→ **Собранные данные**
**********
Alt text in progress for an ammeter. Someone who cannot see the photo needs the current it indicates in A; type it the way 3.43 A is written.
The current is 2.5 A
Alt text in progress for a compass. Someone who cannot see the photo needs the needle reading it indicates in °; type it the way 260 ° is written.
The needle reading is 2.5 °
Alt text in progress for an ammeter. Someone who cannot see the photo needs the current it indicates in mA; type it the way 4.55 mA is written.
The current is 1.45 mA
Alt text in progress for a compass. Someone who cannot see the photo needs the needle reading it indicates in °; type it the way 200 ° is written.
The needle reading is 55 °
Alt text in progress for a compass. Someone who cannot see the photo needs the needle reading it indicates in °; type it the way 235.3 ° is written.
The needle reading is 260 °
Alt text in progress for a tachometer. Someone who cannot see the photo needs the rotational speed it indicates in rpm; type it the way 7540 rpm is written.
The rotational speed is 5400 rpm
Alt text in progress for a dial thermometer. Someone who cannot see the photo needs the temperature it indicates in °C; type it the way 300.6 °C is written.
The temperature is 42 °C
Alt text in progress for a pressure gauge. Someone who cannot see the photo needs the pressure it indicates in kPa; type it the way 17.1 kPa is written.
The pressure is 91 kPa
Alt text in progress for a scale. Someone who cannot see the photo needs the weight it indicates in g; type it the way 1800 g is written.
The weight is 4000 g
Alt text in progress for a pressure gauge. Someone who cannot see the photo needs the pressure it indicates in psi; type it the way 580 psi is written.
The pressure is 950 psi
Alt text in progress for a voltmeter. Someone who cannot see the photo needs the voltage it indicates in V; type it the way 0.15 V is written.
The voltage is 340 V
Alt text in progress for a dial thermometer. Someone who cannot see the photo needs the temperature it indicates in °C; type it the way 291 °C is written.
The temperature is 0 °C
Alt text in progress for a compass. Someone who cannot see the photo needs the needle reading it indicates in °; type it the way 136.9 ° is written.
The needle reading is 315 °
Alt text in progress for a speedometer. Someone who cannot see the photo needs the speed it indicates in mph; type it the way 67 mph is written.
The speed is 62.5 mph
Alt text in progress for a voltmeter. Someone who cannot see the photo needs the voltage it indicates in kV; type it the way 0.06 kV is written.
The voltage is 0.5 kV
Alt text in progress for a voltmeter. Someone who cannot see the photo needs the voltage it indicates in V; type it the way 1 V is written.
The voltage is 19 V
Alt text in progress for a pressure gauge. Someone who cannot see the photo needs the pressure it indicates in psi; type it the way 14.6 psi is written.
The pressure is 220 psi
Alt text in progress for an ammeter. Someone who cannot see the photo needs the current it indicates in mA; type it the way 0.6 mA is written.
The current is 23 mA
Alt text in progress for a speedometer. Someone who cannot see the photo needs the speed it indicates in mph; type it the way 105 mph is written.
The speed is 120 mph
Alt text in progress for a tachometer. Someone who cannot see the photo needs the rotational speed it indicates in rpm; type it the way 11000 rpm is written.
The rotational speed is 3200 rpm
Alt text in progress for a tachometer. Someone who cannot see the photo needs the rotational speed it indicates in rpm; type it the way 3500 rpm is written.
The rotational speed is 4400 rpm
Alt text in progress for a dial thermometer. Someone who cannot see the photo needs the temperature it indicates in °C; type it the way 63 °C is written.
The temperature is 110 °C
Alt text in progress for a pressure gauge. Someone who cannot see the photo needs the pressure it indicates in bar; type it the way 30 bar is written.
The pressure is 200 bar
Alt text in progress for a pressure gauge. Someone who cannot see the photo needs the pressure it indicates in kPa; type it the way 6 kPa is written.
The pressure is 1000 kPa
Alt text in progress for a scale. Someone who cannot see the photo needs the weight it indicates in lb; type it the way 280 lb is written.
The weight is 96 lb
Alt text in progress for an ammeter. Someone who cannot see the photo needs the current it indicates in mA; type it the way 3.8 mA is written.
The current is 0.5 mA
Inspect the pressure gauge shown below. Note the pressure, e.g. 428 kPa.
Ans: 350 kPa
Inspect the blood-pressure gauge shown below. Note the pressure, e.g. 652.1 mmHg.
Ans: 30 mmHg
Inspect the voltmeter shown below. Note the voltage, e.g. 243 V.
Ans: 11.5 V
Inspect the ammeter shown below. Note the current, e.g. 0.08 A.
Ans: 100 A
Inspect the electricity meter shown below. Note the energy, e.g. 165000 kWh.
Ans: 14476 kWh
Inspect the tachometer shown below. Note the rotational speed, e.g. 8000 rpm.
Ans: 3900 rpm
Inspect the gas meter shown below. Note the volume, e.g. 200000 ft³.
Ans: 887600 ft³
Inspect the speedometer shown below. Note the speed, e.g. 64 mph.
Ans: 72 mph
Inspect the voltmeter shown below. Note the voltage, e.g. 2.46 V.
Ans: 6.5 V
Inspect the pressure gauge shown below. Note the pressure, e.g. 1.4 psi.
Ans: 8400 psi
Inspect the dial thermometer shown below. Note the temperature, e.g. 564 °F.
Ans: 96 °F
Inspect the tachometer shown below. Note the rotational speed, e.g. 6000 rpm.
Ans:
**********
→ **ЗАДАЧА**
Воспроизведите весь приведённый выше перечень строка за строкой, не изменяя в нём ни одного знака.

→ **РЕЗУЛЬТАТ**
Alt text in progress for an ammeter. Someone who cannot see the photo needs the current it indicates in A; type it the way 3.43 A is written.
The current is 2.5 A
Alt text in progress for a compass. Someone who cannot see the photo needs the needle reading it indicates in °; type it the way 260 ° is written.
The needle reading is 2.5 °
Alt text in progress for an ammeter. Someone who cannot see the photo needs the current it indicates in mA; type it the way 4.55 mA is written.
The current is 1.45 mA
Alt text in progress for a compass. Someone who cannot see the photo needs the needle reading it indicates in °; type it the way 200 ° is written.
The needle reading is 55 °
Alt text in progress for a compass. Someone who cannot see the photo needs the needle reading it indicates in °; type it the way 235.3 ° is written.
The needle reading is 260 °
Alt text in progress for a tachometer. Someone who cannot see the photo needs the rotational speed it indicates in rpm; type it the way 7540 rpm is written.
The rotational speed is 5400 rpm
Alt text in progress for a dial thermometer. Someone who cannot see the photo needs the temperature it indicates in °C; type it the way 300.6 °C is written.
The temperature is 42 °C
Alt text in progress for a pressure gauge. Someone who cannot see the photo needs the pressure it indicates in kPa; type it the way 17.1 kPa is written.
The pressure is 91 kPa
Alt text in progress for a scale. Someone who cannot see the photo needs the weight it indicates in g; type it the way 1800 g is written.
The weight is 4000 g
Alt text in progress for a pressure gauge. Someone who cannot see the photo needs the pressure it indicates in psi; type it the way 580 psi is written.
The pressure is 950 psi
Alt text in progress for a voltmeter. Someone who cannot see the photo needs the voltage it indicates in V; type it the way 0.15 V is written.
The voltage is 340 V
Alt text in progress for a dial thermometer. Someone who cannot see the photo needs the temperature it indicates in °C; type it the way 291 °C is written.
The temperature is 0 °C
Alt text in progress for a compass. Someone who cannot see the photo needs the needle reading it indicates in °; type it the way 136.9 ° is written.
The needle reading is 315 °
Alt text in progress for a speedometer. Someone who cannot see the photo needs the speed it indicates in mph; type it the way 67 mph is written.
The speed is 62.5 mph
Alt text in progress for a voltmeter. Someone who cannot see the photo needs the voltage it indicates in kV; type it the way 0.06 kV is written.
The voltage is 0.5 kV
Alt text in progress for a voltmeter. Someone who cannot see the photo needs the voltage it indicates in V; type it the way 1 V is written.
The voltage is 19 V
Alt text in progress for a pressure gauge. Someone who cannot see the photo needs the pressure it indicates in psi; type it the way 14.6 psi is written.
The pressure is 220 psi
Alt text in progress for an ammeter. Someone who cannot see the photo needs the current it indicates in mA; type it the way 0.6 mA is written.
The current is 23 mA
Alt text in progress for a speedometer. Someone who cannot see the photo needs the speed it indicates in mph; type it the way 105 mph is written.
The speed is 120 mph
Alt text in progress for a tachometer. Someone who cannot see the photo needs the rotational speed it indicates in rpm; type it the way 11000 rpm is written.
The rotational speed is 3200 rpm
Alt text in progress for a tachometer. Someone who cannot see the photo needs the rotational speed it indicates in rpm; type it the way 3500 rpm is written.
The rotational speed is 4400 rpm
Alt text in progress for a dial thermometer. Someone who cannot see the photo needs the temperature it indicates in °C; type it the way 63 °C is written.
The temperature is 110 °C
Alt text in progress for a pressure gauge. Someone who cannot see the photo needs the pressure it indicates in bar; type it the way 30 bar is written.
The pressure is 200 bar
Alt text in progress for a pressure gauge. Someone who cannot see the photo needs the pressure it indicates in kPa; type it the way 6 kPa is written.
The pressure is 1000 kPa
Alt text in progress for a scale. Someone who cannot see the photo needs the weight it indicates in lb; type it the way 280 lb is written.
The weight is 96 lb
Alt text in progress for an ammeter. Someone who cannot see the photo needs the current it indicates in mA; type it the way 3.8 mA is written.
The current is 0.5 mA
Inspect the pressure gauge shown below. Note the pressure, e.g. 428 kPa.
Ans: 350 kPa
Inspect the blood-pressure gauge shown below. Note the pressure, e.g. 652.1 mmHg.
Ans: 30 mmHg
Inspect the voltmeter shown below. Note the voltage, e.g. 243 V.
Ans: 11.5 V
Inspect the ammeter shown below. Note the current, e.g. 0.08 A.
Ans: 100 A
Inspect the electricity meter shown below. Note the energy, e.g. 165000 kWh.
Ans: 14476 kWh
Inspect the tachometer shown below. Note the rotational speed, e.g. 8000 rpm.
Ans: 3900 rpm
Inspect the gas meter shown below. Note the volume, e.g. 200000 ft³.
Ans: 887600 ft³
Inspect the speedometer shown below. Note the speed, e.g. 64 mph.
Ans: 72 mph
Inspect the voltmeter shown below. Note the voltage, e.g. 2.46 V.
Ans: 6.5 V
Inspect the pressure gauge shown below. Note the pressure, e.g. 1.4 psi.
Ans: 8400 psi
Inspect the dial thermometer shown below. Note the temperature, e.g. 564 °F.
Ans: 96 °F
Inspect the tachometer shown below. Note the rotational speed, e.g. 6000 rpm.
Ans:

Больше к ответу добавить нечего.